Hardy weinberg equ'm
In a population of 1000 plants, the frequency of the a allele is 5 percent. Suppose a fire causes the loss of 500 individuals who are homozygous for the A allele. In this case the fire caused the
frequency of a to change from ______ to ______.
so, the first one should be 0.05 (5%)
I am not sure how to calculate the second one.
a = 0.05
p + q = 1
p+ 0.05 = 1
p = 0.95
(0.95)^2= AA?
any hint ? thx
To calculate the change in frequency of the a allele after the fire, you can use the Hardy-Weinberg equation. The equation is p^2 + 2pq + q^2 = 1, where p represents the frequency of the dominant allele (A) and q represents the frequency of the recessive allele (a).
In this case, you are given that the initial frequency of the a allele (q) is 0.05. To find the frequency of the dominant allele (p), you can subtract q from 1: p = 1 - q = 1 - 0.05 = 0.95.
Now, you need to calculate the new frequency of the a allele after the fire. You are told that 500 individuals homozygous for the A allele were lost. Homozygous individuals are represented by p^2, so you can subtract 500 from the initial number of individuals homozygous for A (p^2 = 500) to find the new number of individuals homozygous for A: p^2 - 500.
Since p^2 + 2pq + q^2 = 1, you can express p^2 - 500 + 2pq + q^2 = 1. Since p = 0.95, you can substitute it into the equation to get (0.95)^2 - 500 + 2(0.95)(q) + q^2 = 1.
Simplifying this equation, you can solve for q to find the new frequency of the a allele.

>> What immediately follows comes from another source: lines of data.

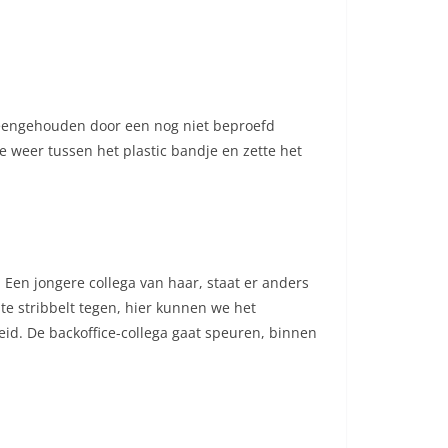
ijeengehouden door een nog niet beproefd
ze weer tussen het plastic bandje en zette het
s. Een jongere collega van haar, staat er anders
nte stribbelt tegen, hier kunnen we het
eid. De backoffice-collega gaat speuren, binnen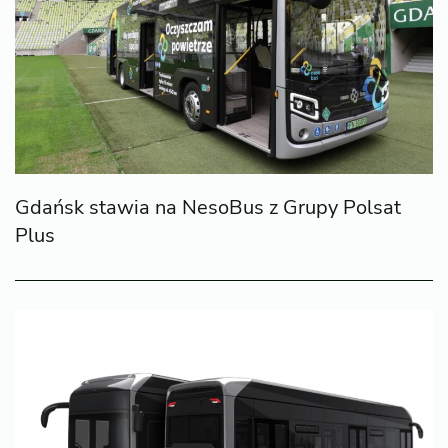
Gdańsk stawia na NesoBus z Grupy Polsat
Plus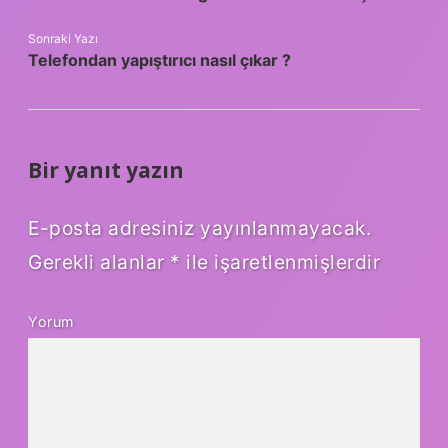
Sonraki Yazı
Telefondan yapıştırıcı nasıl çıkar ?
Bir yanıt yazın
E-posta adresiniz yayınlanmayacak.
Gerekli alanlar
*
ile işaretlenmişlerdir
Yorum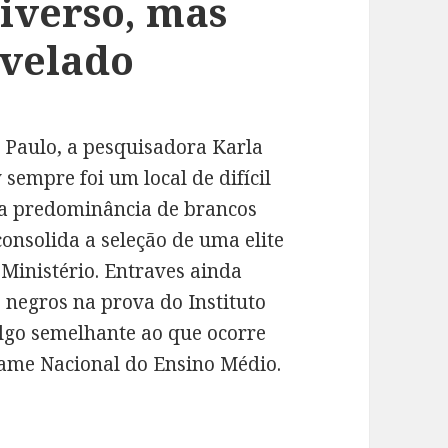
iverso, mas
 velado
. Paulo, a pesquisadora Karla
sempre foi um local de difícil
 a predominância de brancos
onsolida a seleção de uma elite
Ministério. Entraves ainda
negros na prova do Instituto
algo semelhante ao que ocorre
xame Nacional do Ensino Médio.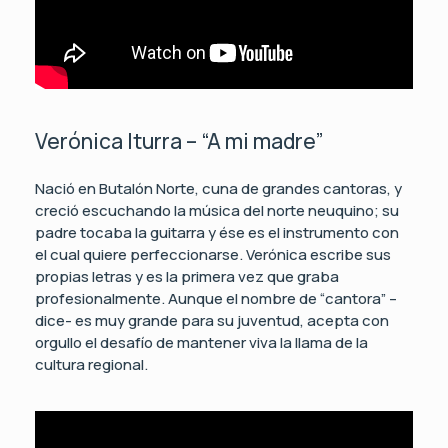
Verónica Iturra – “A mi madre”
Nació en Butalón Norte, cuna de grandes cantoras, y
creció escuchando la música del norte neuquino; su
padre tocaba la guitarra y ése es el instrumento con
el cual quiere perfeccionarse. Verónica escribe sus
propias letras y es la primera vez que graba
profesionalmente. Aunque el nombre de “cantora” –
dice- es muy grande para su juventud, acepta con
orgullo el desafío de mantener viva la llama de la
cultura regional.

Alternatively, you can calculate q using the formula q = √(1 - p^2). In this case, q will represent the new frequency of the a allele after the fire. Using p = 0.95, you can substitute it into the equation to find q = √(1 - 0.95^2).
Applying either method, you can find the new frequency of the a allele, which will allow you to complete the answer to the question.